Given problem: Reproduce, word for word, the passage of the Sevim Dağdelen interview that opens with the words containing "That’s why people" and closes with "people of Europe?".

Excerpted text:
An interview with Sevim Dağdelen
By Natalia Marques
In July, the United States hosted the 75th NATO Summit in Washington, DC. Although a prominent topic on the agenda was “defense and deterrence,” much of the Summit was spent pushing for more escalation, aggression, and militarism worldwide, especially in relation to the Russia-Ukraine War.
The alliance sent a shipment of F-16 fighter jets to Ukraine, pressuring member nations to increase defense spending, which has historically been at the expense of social spending, all the while hurling accusations at China for supposedly enabling the war in Ukraine.
To speak more about the influence of NATO in Europe, especially in member nation Germany, Peoples Dispatch spoke to Sevim Dağdelen, a member of the German Bundestag since 2005. In 2023, Dağdelen broke away from German left party Die Linke to form a new alliance with nine other members of parliament, the “Sahra Wagenknecht Alliance: Reason and Justice” (BSW), which explicitly stands against sanctions against Russia and weapons shipments to Ukraine.
Dağdelen just authored a new book titled “NATO: A Reckoning with the Atlantic Alliance,” published by New Delhi-based LeftWord Books, which addresses the harm that the alliance has inflicted on the people of the world and the need for peace, not NATO.
Peoples Dispatch: Last month, people across Europe participated in the European Parliament elections. We saw the rise of the far right in these elections, largely. What do you think accounts for this?
Sevim Dağdelen: The most important message we got from the European Parliament election results was that the majority of the population of the European Union don’t trust the current governments, the establishment parties. We face a crisis. We have in many countries in the European Union, a majority [of people] against the ongoing war in Ukraine, and against the strategy of fueling this war with more and more weapons and more and more money. And on the other side, of course, [people face] social cuts and less money for the people in the countries.
That’s why people are getting more critical of the strategy of the governments. They would like to have more political engagement here, diplomacy, negotiations, rather than more weapons and more money for the war in Ukraine. And I think you can see this from the results of the European parliamentary elections as well.
PD: What is the impact of Europe’s allegiance to NATO, politically and militarily, on the people of Europe?

Information provided:
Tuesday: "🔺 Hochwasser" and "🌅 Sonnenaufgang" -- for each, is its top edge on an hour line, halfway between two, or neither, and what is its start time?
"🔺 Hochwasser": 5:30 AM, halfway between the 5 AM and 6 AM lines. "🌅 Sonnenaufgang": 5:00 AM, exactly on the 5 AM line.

--

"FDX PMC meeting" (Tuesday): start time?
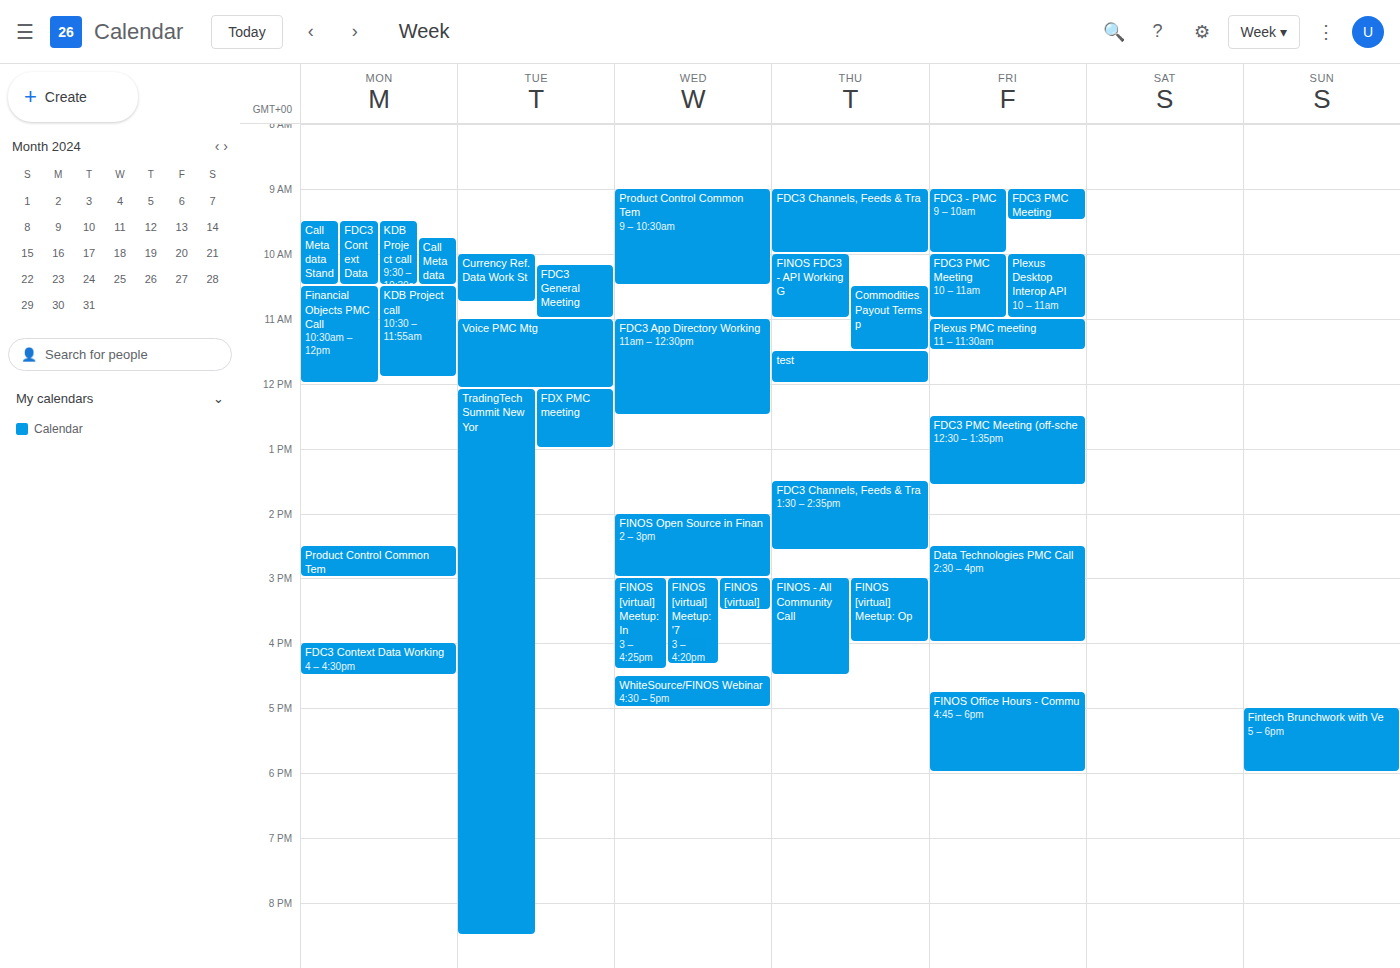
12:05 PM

Task answer:
That’s why people are getting more critical of the strategy of the governments. They would like to have more political engagement here, diplomacy, negotiations, rather than more weapons and more money for the war in Ukraine. And I think you can see this from the results of the European parliamentary elections as well.
PD: What is the impact of Europe’s allegiance to NATO, politically and militarily, on the people of Europe?